## INSTRUCTIONS FOR THE TASK
Repeat, word for word, the part of the sensor-circuit text from "By including a" up to and including "a signal analyzer).".

## GIVEN TEXT
┄┄┄┄┄┄┄┄┄┄┄┄┄┄┄┄┄┄┄┄

In some embodiments, the method further comprises one or both of generating the first RF field; and generating the second pulsed field.

In a further aspect of the present invention a sensor circuit for measuring an in body property is provided, comprising: a first transducer by modulating a first field to which the first transducer is exposed, and a second transducer for modulating a second pulsed field to allow timing information of the sensor circuit.

In another further aspect of the present invention a system for measuring an in body property is provided, comprising: the above sensor circuit, a first field generator for generating a first field to expose the sensor circuit, a second field generator for generating a second pulsed field to expose the sensor circuit, a first determination unit for determining the measurement of the property, and a second determination unit for determining the position of the sensor circuit.

According to an aspect of the invention the position of a sensor is wirelessly transferred using RF field modulation, using the timing information provided by the externally applied ultrasound (US) pulse from an US imaging probe.

By including a sensor in the resonant coil that also changes capacitance as a function of the property (parameter) to measure (for instance an air capacitor to measure pressure), the possibility exists to measure this second sensor property as well using the RF field. In an embodiment, in each phase of the externally applied pulse a different coil can be detuned, enabling differential measurements with one common externally applied pulse.

Instead of a pulsed US field, a pulsed X-ray or MRI pulse can be used, with the appropriate transducer to convert the energy of the field to electrical capacitance.

The change in resonance (detuning) of the multiple coils can be detected either wirelessly using one or more RF receivers, or it can be transmitted over a wire to a detector unit (which is also referred to herein as a signal analyzer).

Thus, the problem of interconnection is overcome by the invention. In a wireless embodiment, elimination of wires to transfer power and data to and from the sensor circuit results in a so-called ‘freedom wire’ that allows the physician to operate the guide wire with full freedom (i.e. without having to consider how to measure the in-body property). In the ‘one wire embodiment’, the sensor circuit according to the invention can use a simple clamp or connection onto the ground wire to interconnect the sensor circuit to the external measurement box.

The data transfer over an RF carrier wave also enables a plurality of sensor assemblies to be connected on the same (guide) wire, as every sensor assembly can be tuned to respond to a specific RF frequency carrier signal. This enables pressure wave propagation speed measurements (or other in-body property measurements) on multiple parts of the guide wire, which is beneficial in FFR (fractional flow reserve) measurements, as no pull back of the wire is needed when the occlusion is passed, as there is always a sensor assembly on the wire behind the occlusion.

When the RF signal detuning is not just measured with one RF receiver but wirelessly with multiple (at least three), the position of the sensor can also be determined by ‘triangulation’, allowing position determination relative to the reference system of the RF receivers. The RF receiver reference system can then be coupled to the patient reference system.

The external pulsed field energy needed can be provided in multiple ways, with MRI type radiation, X-ray and US radiation. The benefit of MRI and X-Ray is that the field can be applied into the body from a fairly large distance, whereas in the case of ultrasound the field needs to be generated by a device in contact with the body, for instance a wearable patch or an ultrasound probe. Also light can be used as external pulse source, if the sensor circuit is not too deep inside the body or the light source is also inserted into the body.

┄┄┄┄┄┄┄┄┄┄┄┄┄┄┄┄┄┄┄┄

## AVAILABLE DATA
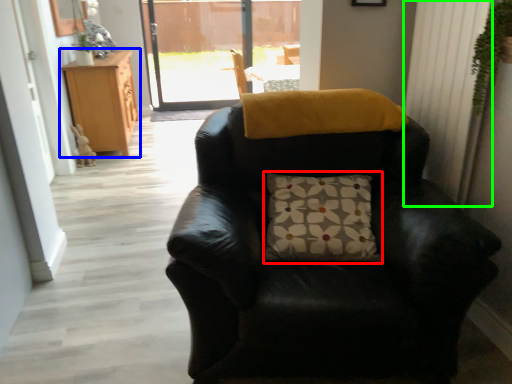
Question: Which object is positioned closest to pillow (highlighted by a red box)? Select from cabinetry (highlighted by a blue box) and curtain (highlighted by a green box).

Choices:
 (A) cabinetry
 (B) curtain

Answer: (B)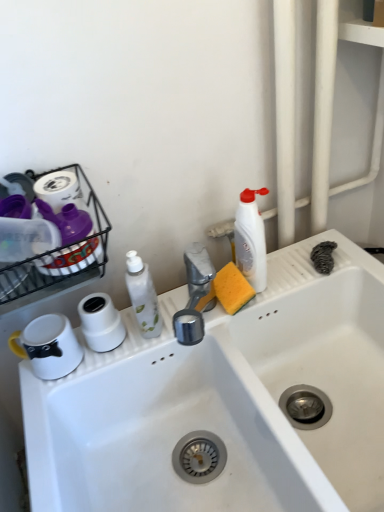
The height and width of the screenshot is (512, 384). Find the location of `free space in front of white matte toilet paper at center`. free space in front of white matte toilet paper at center is located at coordinates (74, 382).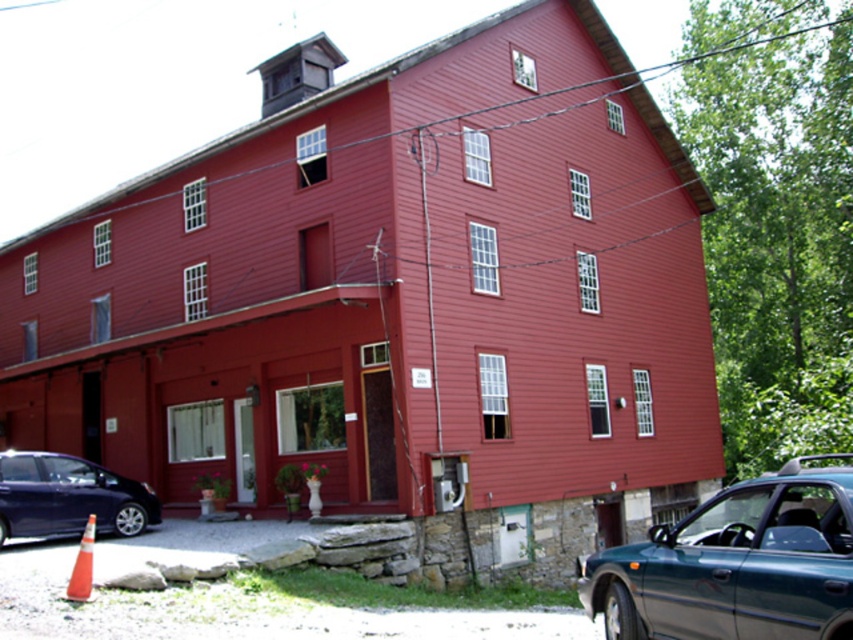
Is point (91, 508) closer to camera compared to point (83, 563)?

No, (91, 508) is behind (83, 563).

Which of these two, metallic blue car at lower left or orange reflective cone at lower left, stands shorter?

orange reflective cone at lower left is shorter.

Which is behind, point (100, 522) or point (76, 564)?

Point (100, 522)

This screenshot has height=640, width=853. I want to click on metallic blue car at lower left, so (68, 497).

Is green matte car at lower right thinner than orange reflective cone at lower left?

Incorrect, green matte car at lower right's width is not less than orange reflective cone at lower left's.

Who is more forward, (x=838, y=598) or (x=91, y=516)?

Point (x=838, y=598) is in front.

Where is `green matte car at lower right`? Image resolution: width=853 pixels, height=640 pixels. green matte car at lower right is located at coordinates (735, 564).

Is green matte car at lower right to the left of metallic blue car at lower left from the viewer's perspective?

Incorrect, green matte car at lower right is not on the left side of metallic blue car at lower left.

Does green matte car at lower right appear on the right side of metallic blue car at lower left?

Yes, green matte car at lower right is to the right of metallic blue car at lower left.

Does point (631, 616) come behind point (125, 509)?

That is False.

Where is `green matte car at lower right`? green matte car at lower right is located at coordinates (735, 564).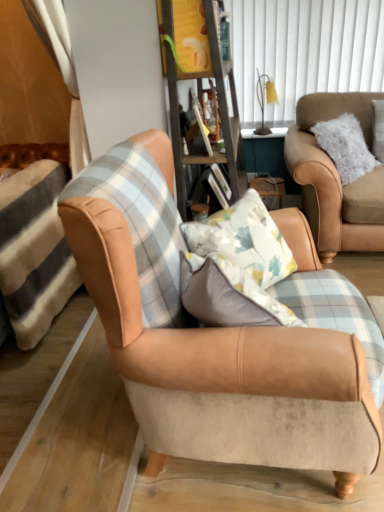
Question: In terms of size, does tan suede armchair at center, the 2th chair when ordered from right to left, appear bigger or smaller than white vertical blinds at upper center?

Choices:
 (A) small
 (B) big

Answer: (B)

Question: Does point (327, 462) appear closer or farther from the camera than point (309, 44)?

Choices:
 (A) closer
 (B) farther

Answer: (A)

Question: Considering the real-world distances, which object is farthest from the yellow fabric lampshade at upper center?

Choices:
 (A) suede tan armchair at right, the second chair when ordered from left to right
 (B) tan suede armchair at center, the 1th chair when ordered from front to back
 (C) white vertical blinds at upper center
 (D) wooden bookshelf at center

Answer: (B)

Question: Considering the real-world distances, which object is farthest from the suede tan armchair at right, placed as the 1th chair when sorted from right to left?

Choices:
 (A) white vertical blinds at upper center
 (B) yellow fabric lampshade at upper center
 (C) tan suede armchair at center, the 2th chair when ordered from right to left
 (D) wooden bookshelf at center

Answer: (C)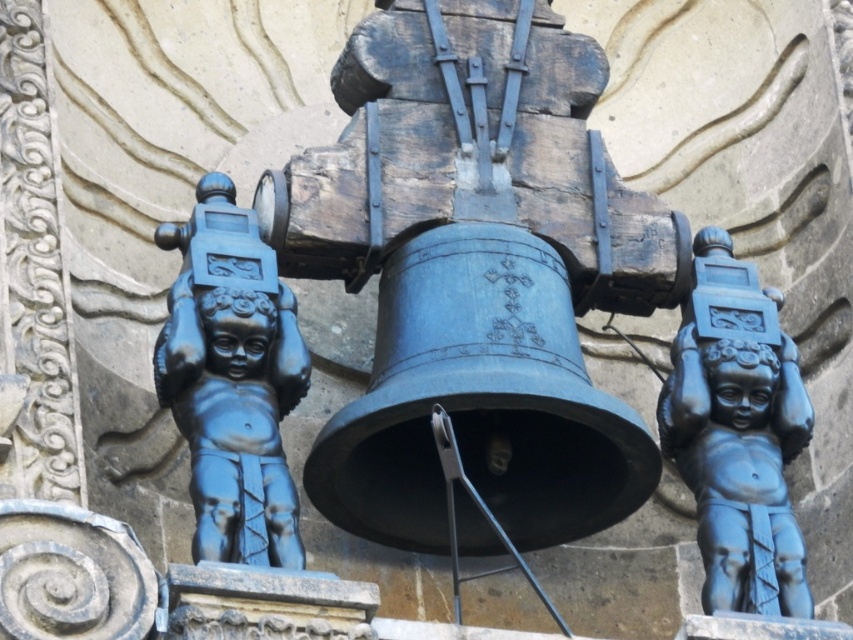
You are standing in front of the building facade and want to take a photo of the bell and the two cherubic statues. The camera you are using has a maximum focus range of 60 meters. Will the point at coordinates point [299,333] be in focus?

The point at coordinates point [299,333] is 67.78 meters away from the camera, which exceeds the maximum focus range of 60 meters. Therefore, the point will not be in focus.

You are standing in front of the building and notice two cherub statues. One is at point (231, 380). Which cherub is positioned at that coordinate?

The matte black cherub at left is positioned at point (231, 380).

┄┄┄┄┄┄┄┄┄┄┄┄┄┄┄┄┄┄┄┄

## WRITTEN ANSWER
By including a sensor in the resonant coil that also changes capacitance as a function of the property (parameter) to measure (for instance an air capacitor to measure pressure), the possibility exists to measure this second sensor property as well using the RF field. In an embodiment, in each phase of the externally applied pulse a different coil can be detuned, enabling differential measurements with one common externally applied pulse.

Instead of a pulsed US field, a pulsed X-ray or MRI pulse can be used, with the appropriate transducer to convert the energy of the field to electrical capacitance.

The change in resonance (detuning) of the multiple coils can be detected either wirelessly using one or more RF receivers, or it can be transmitted over a wire to a detector unit (which is also referred to herein as a signal analyzer).